Roku, którego umarł król Uzyjasz, widziałem Pana, siedzącego na stolicy wysokiej i wyniosłej, a podołek jego napełniał kościół.
2 Above him were standing [several] winged creatures. Each of them had six wings. They covered their faces with two of their wings, they covered their feet with two of their wings, and they flew using two of their wings.
Serafinowie stali nad nim, sześć skrzydeł miał każdy z nich; dwoma zakrywał twarz swoję, a dwoma przykrywał nogi swoje, a dwoma latał.
3 They were calling to each other, saying, “The Commander of the armies of angels is holy; he is completely holy! The entire earth is filled with his glory.”
I wołał jeden do drugiego, mówiąc: Święty, święty, święty, Pan zastępów; pełna jest wszystka ziemia chwały jego.
4 When they spoke, it caused the doorposts of the temple to shake, and the temple was filled with smoke.
I poruszyły się podwoje u drzwi od głosu wołającego, a dom pełny był dymu.
5 Then I said, “Terrible things will happen to me, because everything that I say [MTY] is sinful, and I live among people who constantly say [MTY] sinful things. I will be destroyed because I have seen the Commander of the armies of angels!”
I rzekłem: Biada mnie! jużem zginął, przeto, żem człowiek splugawionych warg, a mieszkam w pośrodku ludu, który ma splugawione wargi; a iż króla, Pana zastępów, widziały oczy moje.
6 Then one of the winged creatures took a hot coal from the altar, using a pair of tongs. He flew to me
I przyleciał do mnie jeden z Serafinów, mając w ręce swej węgiel rozpalony, który kleszczykami wziął z ołtarza;
7 and touched my lips with the coal. Then he said, “Look [at what I have done]. I have touched your lips [with this coal]. [Now] your guilt is ended, and your sins are forgiven [DOU].”
I dotknął się ust moich, a rzekł: Oto się dotknął ten węgiel warg twoich, a odejdzie nieprawość twoja, a grzech twój zgładzony będzie.

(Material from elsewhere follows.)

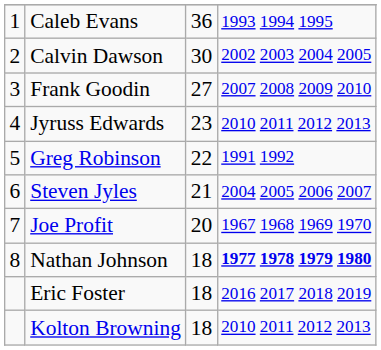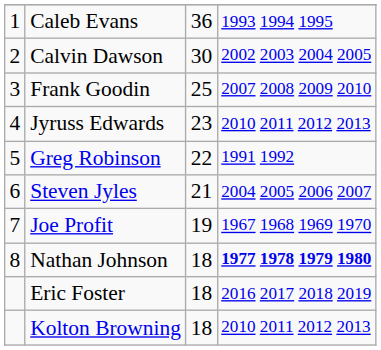Frank Goodin | column 3: 27 -> 25
Joe Profit | column 3: 20 -> 19
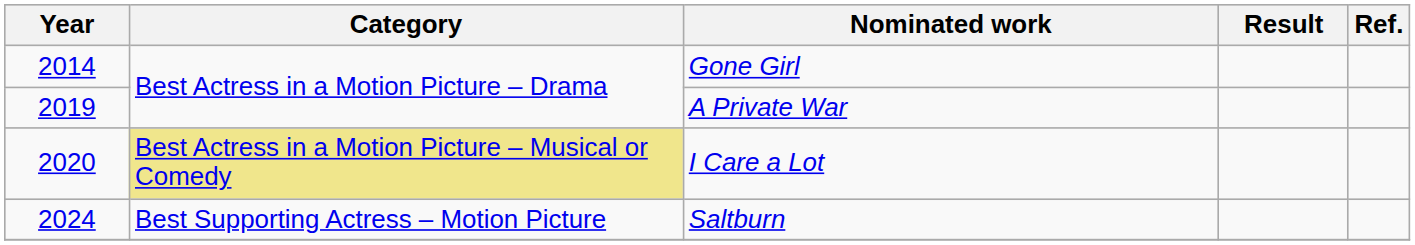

8 Then I heard Yahweh asking, “Whom shall I send [to be a messenger to my people]? Who will go [and speak] for us?” I replied, “I will. Send me!”
Potemem słyszał głos Pana mówiącego: Kogoż poślę? a kto nam pójdzie? Tedym rzekł: Otom ja, poślij mię.
9 Then he said, “[Okay], go, and say to the [Israeli] people, ‘You will listen carefully [to what I say], but you will not understand it. You will look very carefully [at the things that I am doing], but you will not understand them.’
A on rzekł: Idź, a powiedz ludowi temu: Słuchajcie słuchając, a nie rozumijcie, a widząc patrzajcie, a nie poznawajcie.
10 [What you(sg) say will] cause these people to become stubborn [IDM]; [it will cause them] to not be able to hear [what I say] and see [what I do]. [As a result, they will not] see [what I want them to see] or hear [what I want them to hear], and they will not understand it, and they will not turn to me and be saved [from being punished].”
Zatwardź serce ludu tego, a uszy jego obciąż, i oczy jego zawrzyj, aby nie widział oczyma swemi, a uszyma swemi nie słyszał, i sercem swem nie zrozumiał, a nie nawrócił się, i nie był uzdrowion.
11 Then I said, “How long [do you want me to continue to do that]?” He replied, “[Do it] until their cities are ruined [by their enemies], [until] no one is living in their houses, [do it until] all the crops are stolen from their fields and the fields are ruined.
A gdym rzekł: Dokądże Panie? A on rzekł: Dokąd nie spustoszeją miasta, tak aby nie było obywatela; i domy, aby nie było w nich człowieka, a ziemia do szczętu nie spustoszeje;
12 [Do it] until I have (exiled everyone/forced everyone to go to their enemies’ lands) far away, and the whole land [of Israel] is deserted.
Dokąd Pan daleko nie zapędzi wszelkiego człowieka, a nie będzie doskonałe spustoszenie w pośród ziemi;
13 If [even] one tenth [of the people survive and] stay there, [their enemies] will [invade the land again and] burn everything. [But, just] like [MET] when an oak [tree] is cut down, a stump is left [from which new shoots will grow], the people who remain [in this land will be a group that will become large again] and be (set apart for/dedicated to) me.”
Dokąd jeszcze na nią dziesiąta zguba nie przyjdzie, a dopiero skażona będzie, A wszakże jako one dęby, które są przy bramie Zallechet podporą, tak nasienie święte jest podporą jej.